◆ PASSAGE GIVEN:
- Origin: Portland, Oregon, U.S.
- Genres: Indie rock
- Years active: 1998 – present
- Label: FILMguerrero
- Website: www.trackermusic.com

= Tracker (band) =

American indie rock band

Tracker is an American indie rock ensemble from Portland, Oregon. The act was founded in 1998 by John Askew, a freelance audio engineer and writer for Tape Op magazine.

==History==
Askew, a multi-instrumentalist, initially created studio recordings with little (if any) assistance under the name Tracker, but later recruited a revolving lineup of musicians for live performances. Those included Michael Schorr (formerly of Death Cab for Cutie) and Dave Harding (formerly of Richmond Fontaine). Askew also founded the record label FILMguerrero which supports other independent musicians in Portland.

◆ INFORMATION PROVIDED:

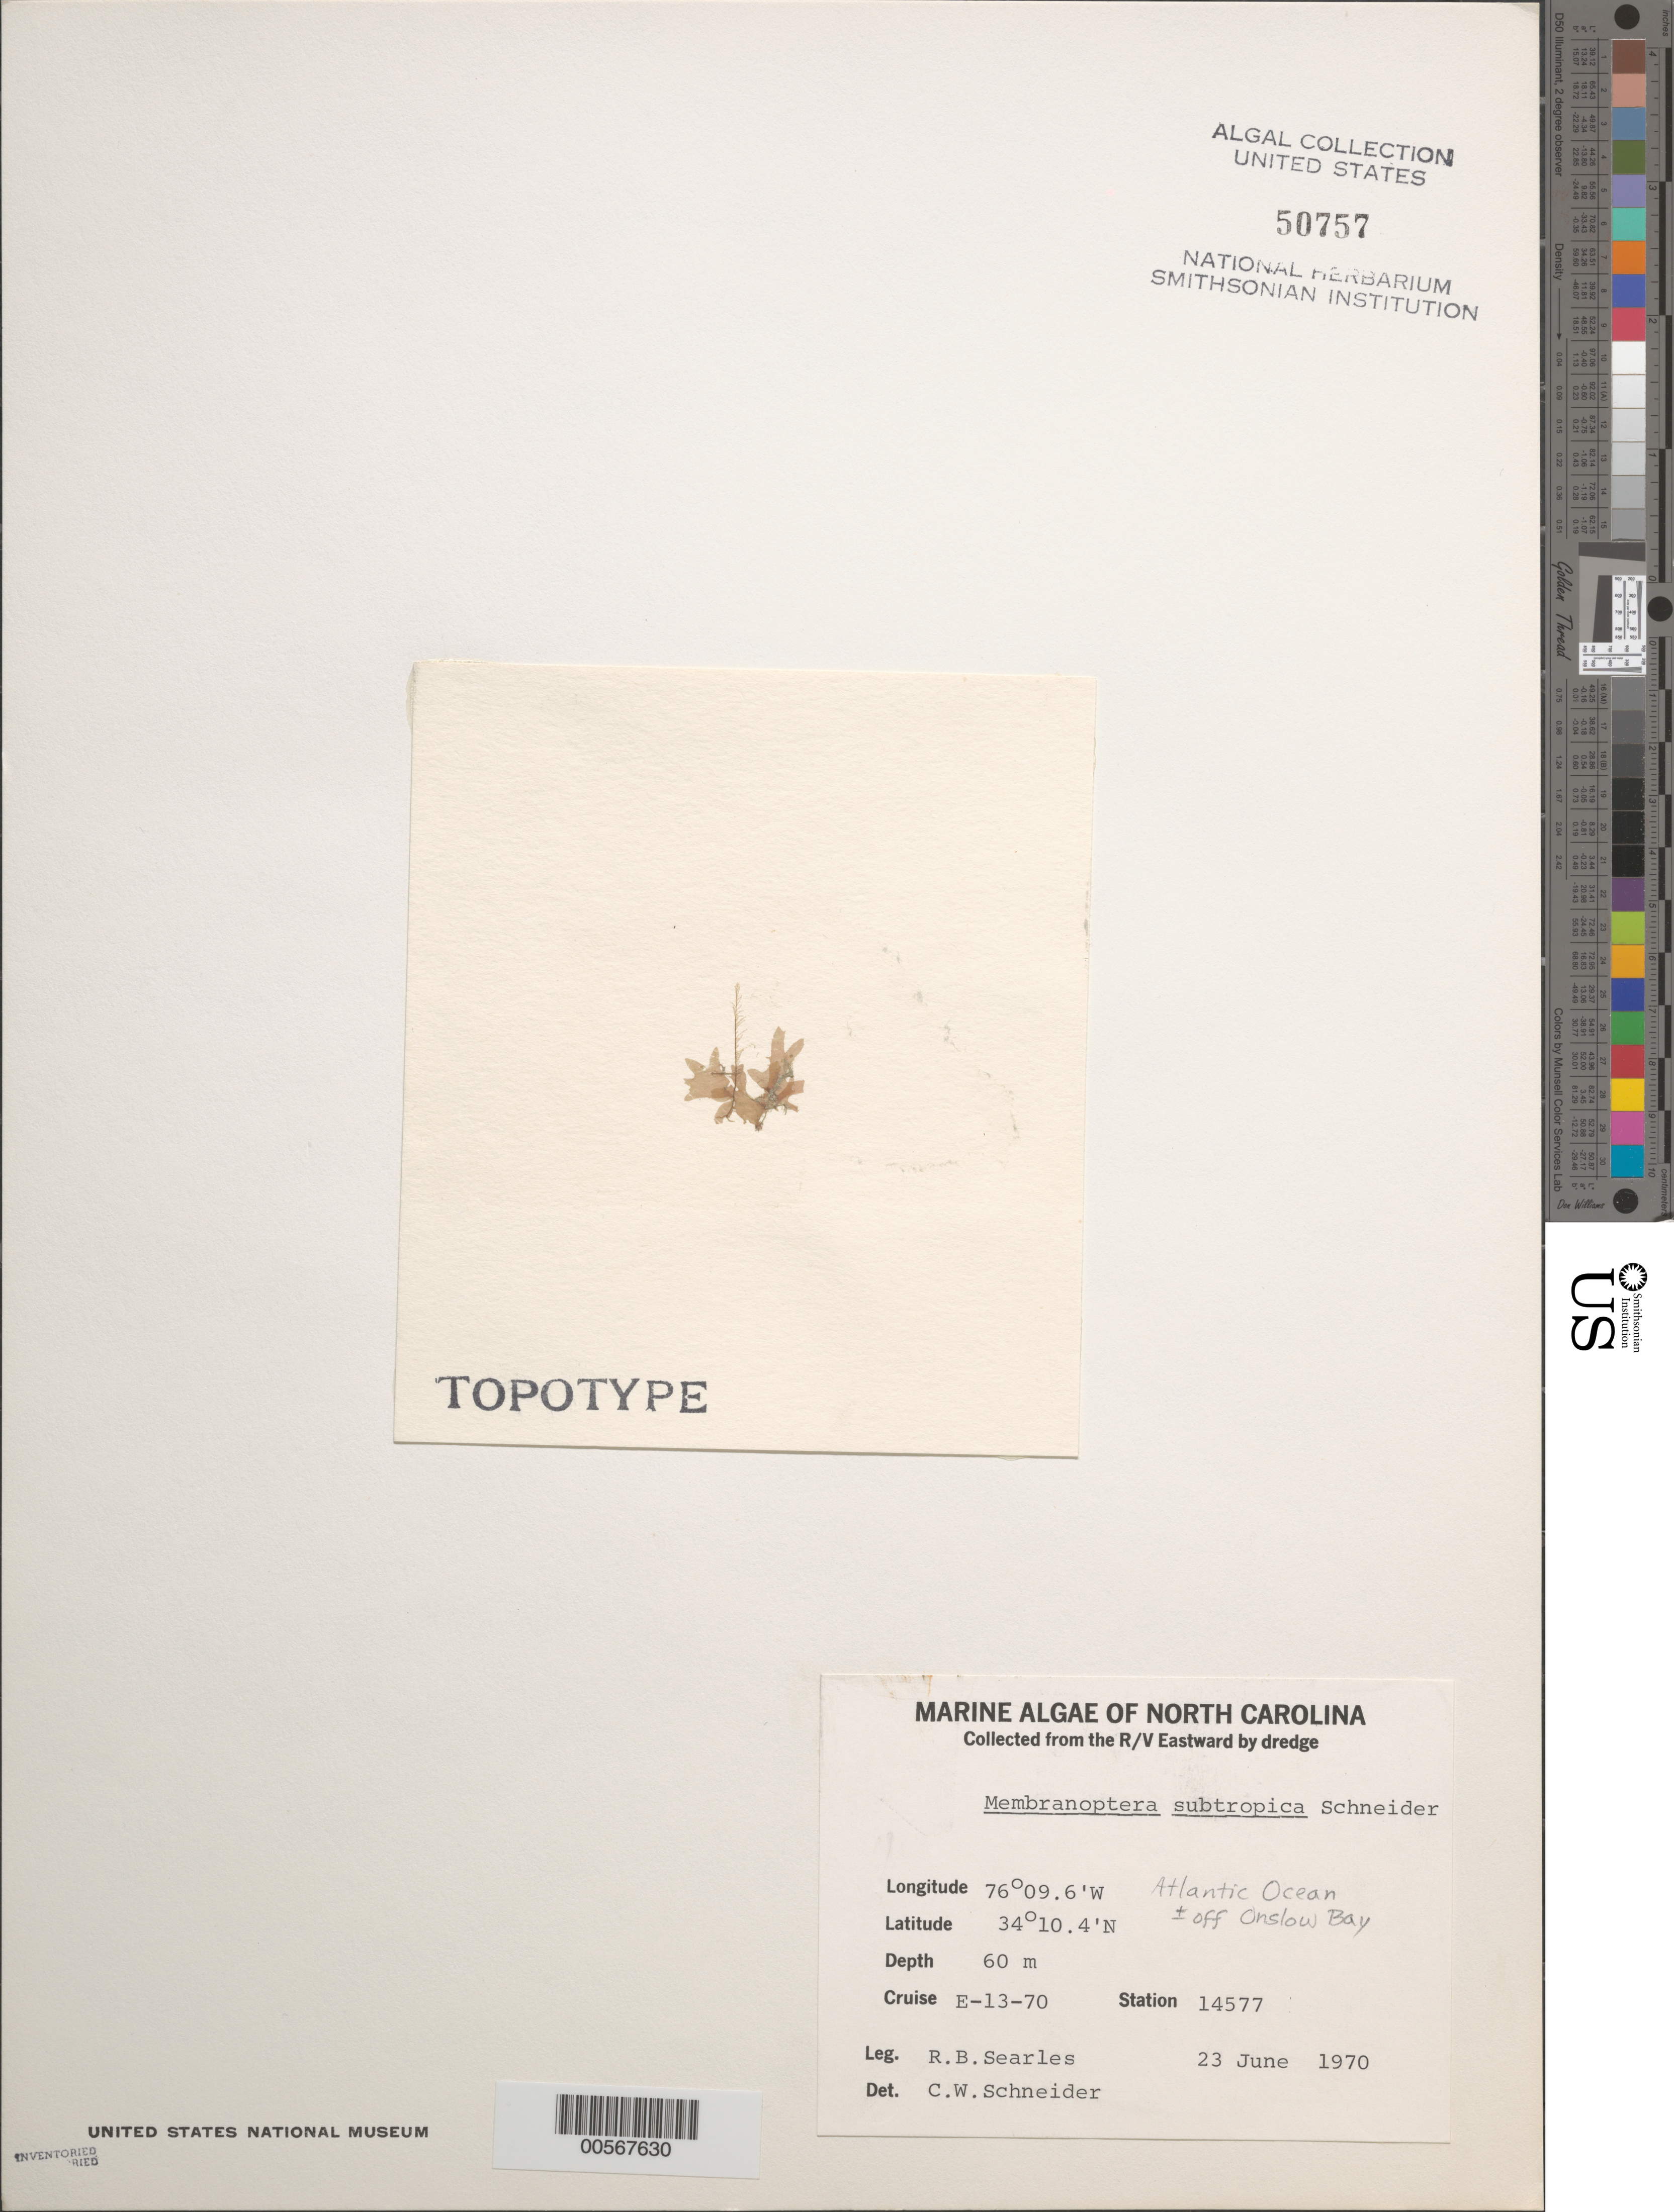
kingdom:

◆ YOUR OBJECTIVE: Please copy out the text about the band Tracker above, word for word and in full.

◆ EXERCISE RESULT:
- Origin: Portland, Oregon, U.S.
- Genres: Indie rock
- Years active: 1998 – present
- Label: FILMguerrero
- Website: www.trackermusic.com

= Tracker (band) =

American indie rock band

Tracker is an American indie rock ensemble from Portland, Oregon. The act was founded in 1998 by John Askew, a freelance audio engineer and writer for Tape Op magazine.

==History==
Askew, a multi-instrumentalist, initially created studio recordings with little (if any) assistance under the name Tracker, but later recruited a revolving lineup of musicians for live performances. Those included Michael Schorr (formerly of Death Cab for Cutie) and Dave Harding (formerly of Richmond Fontaine). Askew also founded the record label FILMguerrero which supports other independent musicians in Portland.